As seen from the data in Figure 5c, the signals of the CRISPR MNs method (I response of 82.39%) and bioimaging method (maximum of 72 a.u.) were vividly identical 2 h after inoculating CNE-Luc, while optical imaging was ineffective for target screening at the early stage. Subsequently, at the 8-h time point (I response of 145.48%), the abundance of EBV CfDNA in mice monitored by our method was higher than that at the 2-h time point. At the same time, the bioimaging signal increased to a high value (maximum of 127 a.u.), consistent with CRISPR MNs. Subsequently, at the 72-h time point, our method could still monitor EBV CfDNA in real time (I response of 90.65%), and the bioimaging signal also decreased (maximum of 82 a.u.), possibly due to the heterogeneity of CNE-Luc cell lines during the formation of nasopharyngeal carcinoma. From the results of 120 h, although the bioimaging signal continuously decreased, it was still able to effectively distinguish the positive group (I response of 25.44%) and NTC group (I response of 11.20%). It could be concluded that EBV CfDNA was closely related to CNE-Luc cells. However, naked-eye visualization was unavailable for the first five days. This CRISPR MN platform can not only effectively monitor EBV CfDNA real time in vivo but also be used for the early screening of nasopharyngeal cancer tumors. To further test whether the real-time I response shown in Figure 5c was indeed true, we compared the slopes by differentiating the I response curves at various time points, as presented in Figure 5d. This comparison confirmed that the slopes were proportional to the intensity of the biological imaging signals, and there was still a significant difference between the 120-h time point and NTC groups. During the first 5 days, the CRISPR MN wearable system was able to record dynamic changes in target DNA levels in BALB/c nude mice, showing the same trend as the bioimaging method (Figure 5e). These results illustrated that this wearable system would be expected to be employed for real-time monitoring of target CfDNA.

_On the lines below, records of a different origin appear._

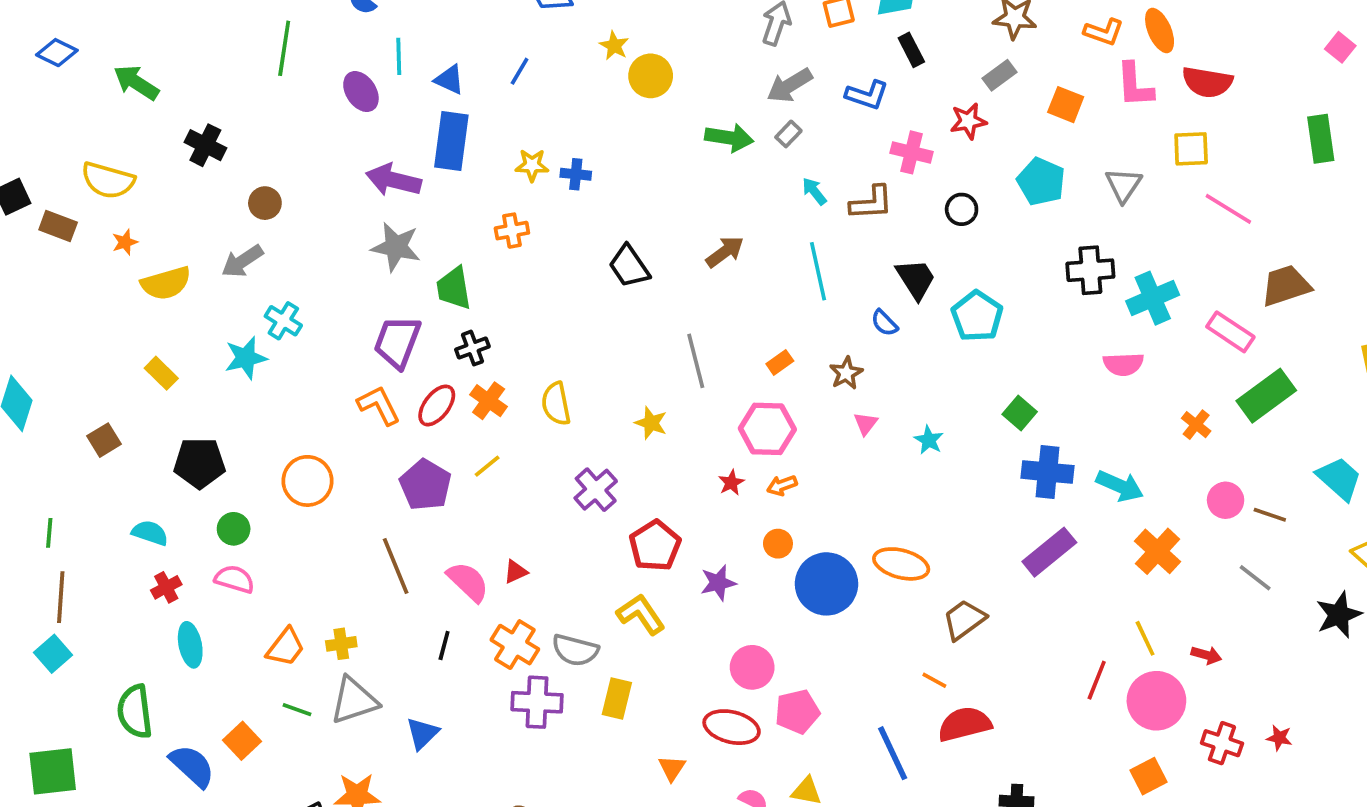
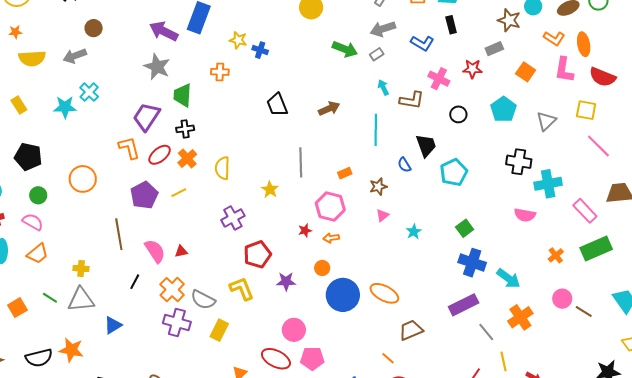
gray line: (1255, 578) -> (486, 332), moved
orange trapezoid: (286, 647) -> (38, 254), moved

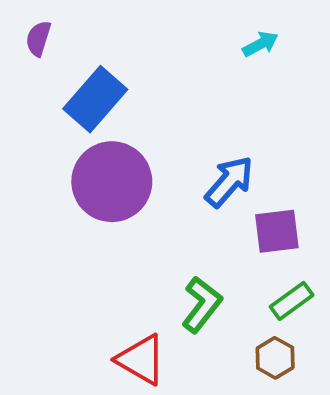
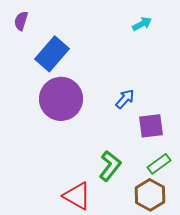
blue arrow: (229, 182) -> (125, 99), size x0.7
brown hexagon: (275, 358) -> (150, 195), size x1.4

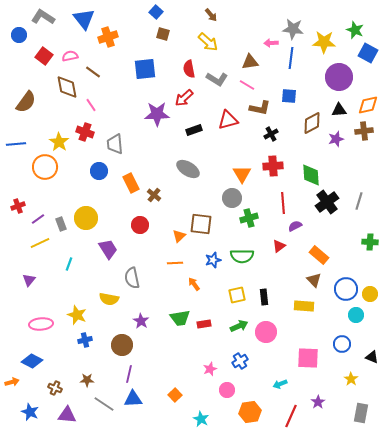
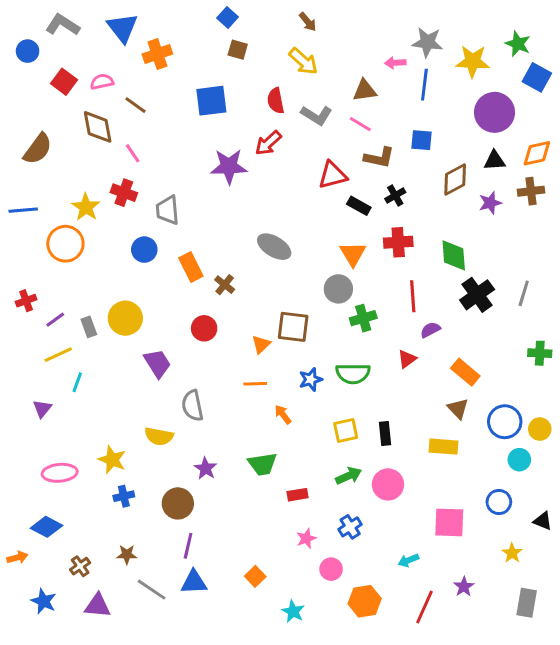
black rectangle: (194, 130) -> (359, 206), moved, turned 49
cyan line: (69, 264) -> (77, 382), moved
red rectangle: (204, 324) -> (298, 495), moved
brown cross: (55, 388) -> (80, 566), turned 32

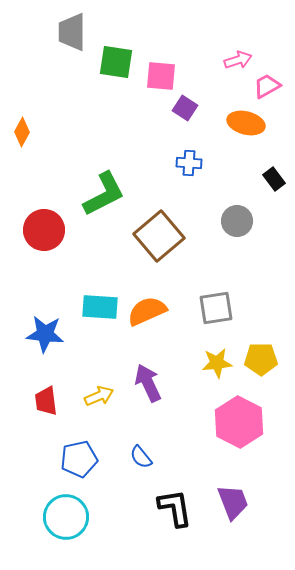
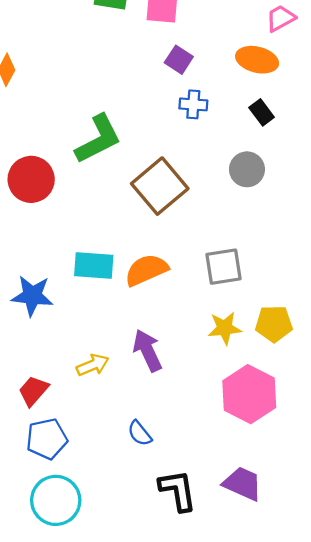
purple square: (185, 108) -> (179, 60), moved
black rectangle: (274, 179) -> (262, 112), moved
red trapezoid: (46, 401) -> (33, 391), moved, turned 48
blue pentagon: (79, 459) -> (47, 439), moved
purple trapezoid: (233, 502) -> (243, 484), turned -45

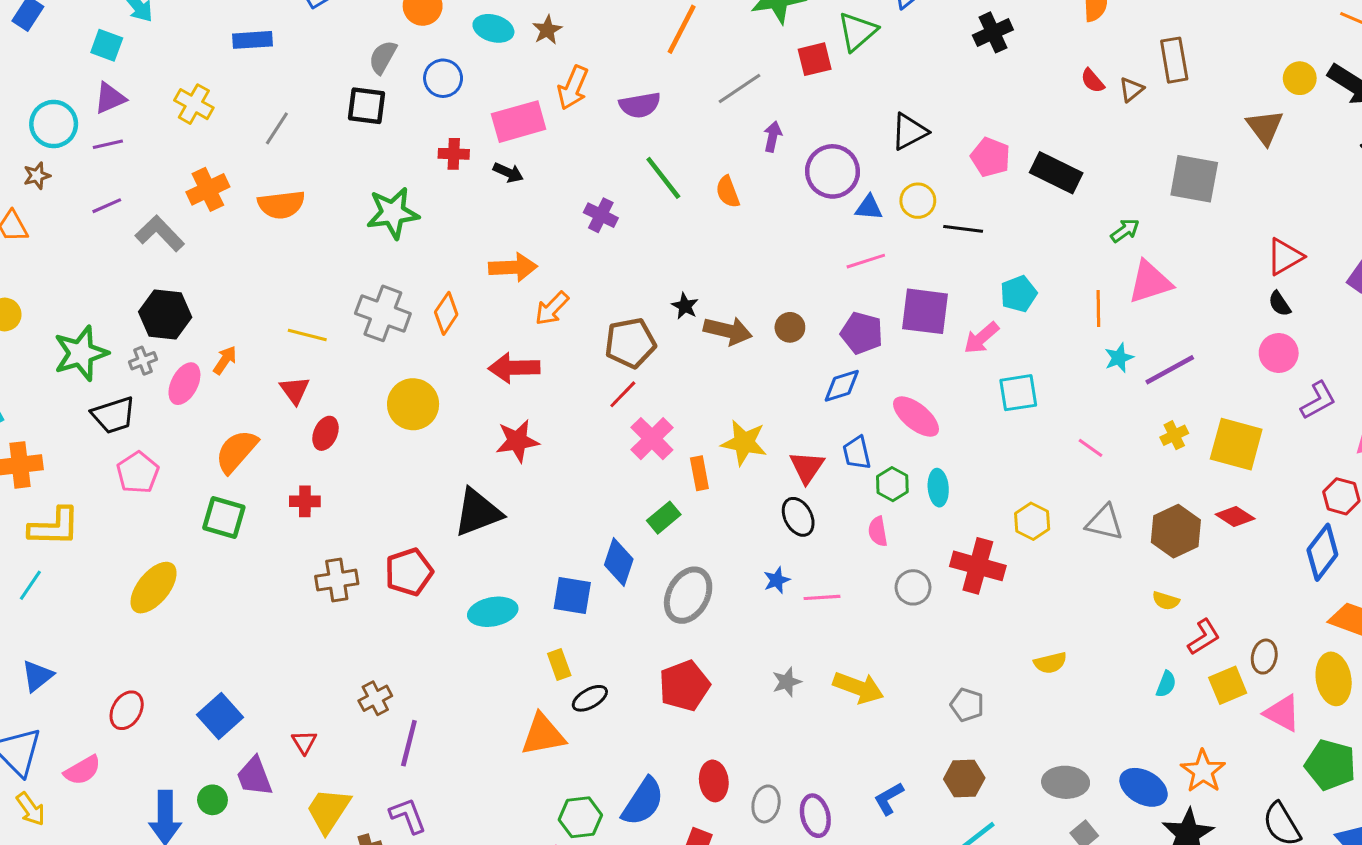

Unlike traditional labs, a wearable device is exposed to an uncontrolled environment for a long time, which might pose a challenge in detection accuracy during continuous monitoring2. Therefore, we conducted four independent tests on 18-day CNE-Luc-bearing BALB/c nude mice to verify the accuracy of the CRISPR MNs (Figure 5f, Figures S10-S11). For the CRISPR MN platform, the procedure is shown in Figure 5b; for gold-standard PCR (kit provided by TIANGEN Co., Ltd., Beijing), the sampling blood was first treated by a commercial DNA extraction kit (provided by Sangon, Shanghai). Compared with PCR, CRISPR MNs ensured a reliable qualitative detection in mice, but their quantitative detection ability was not yet known.